To ensure notebook tests are present and up to date, the workflow invokes make check_booktests and make generate_booktests, which confirm or regenerate test/booktests/tb_*.py files. The final step triggers either make booktests_parallel_no_docker for parallel execution or make booktests_no_docker for sequential execution. These targets run the generated tests via pytest and Testbook.

For diagnostics, setting ACTIONS_STEP_DEBUG=true increases log verbosity. Timing and memory usage can be captured by wrapping the make call with /usr/bin/time -v and uploading the resulting logs using the actions/upload-artifact@v4 step.

Parallel notebook execution must respect the resource limits of GitHub runners, which typically provide only two CPUs. When notebooks request more workers, adapting the code to use max_workers = min(8, os.cpu_count() or 1) helps ensure compatibility. In cases of memory pressure, the workflow may fall back to the sequential booktests_no_docker target or reduce parallelism inside the Makefile.

The workflow is readily extensible: caching package installations with actions/cache accelerates subsequent runs; notebook outputs and HTML artifacts can be uploaded for failure analysis; and a simple CSV timing log in test/booktests/ can be collected to track notebook performance over time.

Further Work

These results indicate that we should extend this style of parallel testing to doctests and pytest tests. Because many developers have multicore processors, parallel local testing can improve individual productivity while still demonstrating that no regressions have been introduced.
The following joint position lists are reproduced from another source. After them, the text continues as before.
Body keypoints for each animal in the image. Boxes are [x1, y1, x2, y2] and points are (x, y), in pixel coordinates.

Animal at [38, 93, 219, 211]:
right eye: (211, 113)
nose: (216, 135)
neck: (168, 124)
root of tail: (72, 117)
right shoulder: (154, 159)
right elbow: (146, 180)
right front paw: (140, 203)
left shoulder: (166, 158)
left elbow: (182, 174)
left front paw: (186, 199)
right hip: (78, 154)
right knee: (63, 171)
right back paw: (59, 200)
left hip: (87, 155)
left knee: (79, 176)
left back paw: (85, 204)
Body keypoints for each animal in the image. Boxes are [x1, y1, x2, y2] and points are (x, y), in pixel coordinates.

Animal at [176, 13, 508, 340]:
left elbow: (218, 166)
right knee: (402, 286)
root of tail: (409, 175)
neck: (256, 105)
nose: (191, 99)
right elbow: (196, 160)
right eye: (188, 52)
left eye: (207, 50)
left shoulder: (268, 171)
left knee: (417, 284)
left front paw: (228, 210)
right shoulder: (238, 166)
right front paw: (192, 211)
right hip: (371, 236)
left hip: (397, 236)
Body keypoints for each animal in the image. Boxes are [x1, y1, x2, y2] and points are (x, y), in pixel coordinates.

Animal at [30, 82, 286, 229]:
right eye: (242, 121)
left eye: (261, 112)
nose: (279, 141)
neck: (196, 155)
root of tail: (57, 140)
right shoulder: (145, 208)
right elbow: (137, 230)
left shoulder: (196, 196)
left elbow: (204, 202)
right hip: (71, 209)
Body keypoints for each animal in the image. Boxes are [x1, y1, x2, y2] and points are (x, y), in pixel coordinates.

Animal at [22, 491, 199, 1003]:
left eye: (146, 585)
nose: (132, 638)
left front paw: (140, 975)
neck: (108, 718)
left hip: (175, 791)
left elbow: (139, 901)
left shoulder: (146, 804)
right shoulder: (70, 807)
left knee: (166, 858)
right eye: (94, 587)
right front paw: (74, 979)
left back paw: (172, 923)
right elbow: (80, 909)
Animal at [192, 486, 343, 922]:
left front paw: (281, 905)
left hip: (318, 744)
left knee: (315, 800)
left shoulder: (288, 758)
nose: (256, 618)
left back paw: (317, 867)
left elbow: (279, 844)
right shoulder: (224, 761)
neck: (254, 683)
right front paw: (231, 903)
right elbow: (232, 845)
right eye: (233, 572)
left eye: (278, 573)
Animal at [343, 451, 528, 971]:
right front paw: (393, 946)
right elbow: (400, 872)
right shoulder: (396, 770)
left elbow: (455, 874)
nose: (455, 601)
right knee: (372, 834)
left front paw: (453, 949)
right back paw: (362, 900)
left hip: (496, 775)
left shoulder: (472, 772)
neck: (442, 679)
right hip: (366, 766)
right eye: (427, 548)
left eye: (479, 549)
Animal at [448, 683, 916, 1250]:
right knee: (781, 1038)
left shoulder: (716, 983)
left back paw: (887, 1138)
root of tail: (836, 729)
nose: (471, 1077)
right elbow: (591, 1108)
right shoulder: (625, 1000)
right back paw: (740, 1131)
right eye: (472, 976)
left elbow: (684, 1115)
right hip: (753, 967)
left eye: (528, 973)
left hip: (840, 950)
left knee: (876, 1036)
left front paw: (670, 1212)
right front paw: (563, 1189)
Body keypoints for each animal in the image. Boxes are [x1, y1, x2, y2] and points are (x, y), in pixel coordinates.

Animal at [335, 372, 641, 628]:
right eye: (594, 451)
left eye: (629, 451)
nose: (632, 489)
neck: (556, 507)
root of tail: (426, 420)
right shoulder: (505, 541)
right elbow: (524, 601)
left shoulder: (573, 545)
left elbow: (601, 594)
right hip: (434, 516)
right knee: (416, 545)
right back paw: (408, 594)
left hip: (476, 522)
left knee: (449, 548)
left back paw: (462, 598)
Feedback from ParslFest participants also highlighted that the system is quite general. This suggests that a distributed test system could benefit Parsl users by enabling them to distribute their own test workloads. Future work could expand this approach to Python doctests and unit testing with pytest or unittest, in addition to testing Jupyter notebooks.

References

Choi, S.-C. T., Hickernell, F. J., McCourt, M., Rathinavel, J., & Sorokin, A. QMCPy: A quasi-Monte Carlo Python Library. https://qmcpy.org.
ParslFest 2025 presentation materials: Parsl Testbook Speedup.
Testbook documentation. https://testbook.readthedocs.io/.
Babuji, Y. et al. Parsl: Pervasive Parallel Programming in Python. Proceedings of the 28th International Symposium on High-Performance Parallel and Distributed Computing (2019).